The strength of a building or a structure is directly dependent on the strength of its subunits. Similarly, nanomaterials dictate the overall characteristics of nanotechnology products. Therefore, a number of research strives to answer which nanomaterial is better suited for any given product.
A quick review of the StatNano’s nanomaterial database from 2016 shows that “Nanoparticles” with 62,208 followed by “Graphene” with 23,333 articles are the first and second most published subjects in nanotechnology. The third and the fourth places belong to “nanotubes” and “nanocomposites” with 19337 and 18631 papers, respectively.
Interestingly, from the number of publications’ standpoint, “nanoparticles” has higher rank than all other subjects combined. Nevertheless, attention to graphene by the scientific community has been rising in the recent years.
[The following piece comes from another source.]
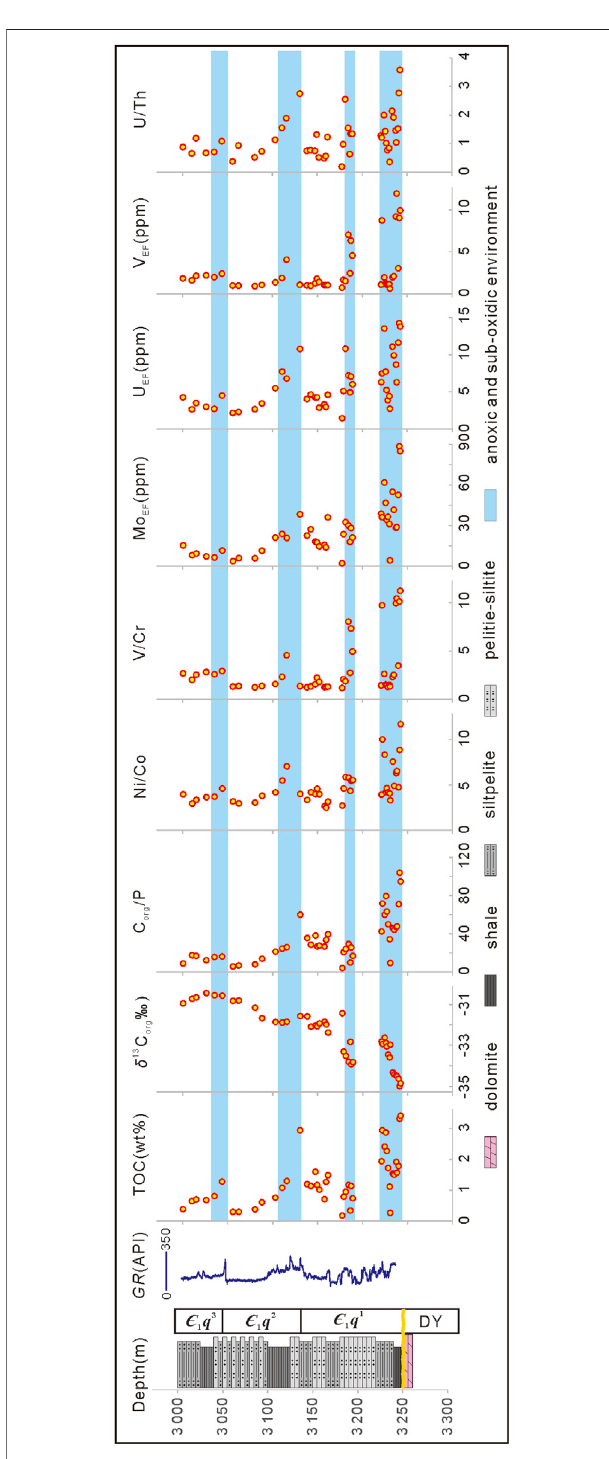
FIGURE 7 | Characteristics of the paleo-marine environment (redox parameters) of the Qiongzhusi Fm, W-207 Well. Є 1 q 1, 2,3 : fi rst, second and third member of Qiongzhusi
A review on the cited scientific publications from StatNano database shows that while the number of publications on “nanoparticles” is exceedingly higher than that on “graphene”, their citations per article (or h-index) are low. In fact, the publications associated with “graphene” have the largest share in citation which has driven many researchers to invest on this material.
Research on quantum dots have been growing over the last few years, through which the position of this nanostructure from the citation and h-index standpoint has greatly improved. The potential capabilities of these nanomaterials in the development of displays and their importance in improving image quality have attracted the attention of many companies. In the forthcoming years, the share of non-metallic quantum dots will expectedly surpass their metallic counterparts.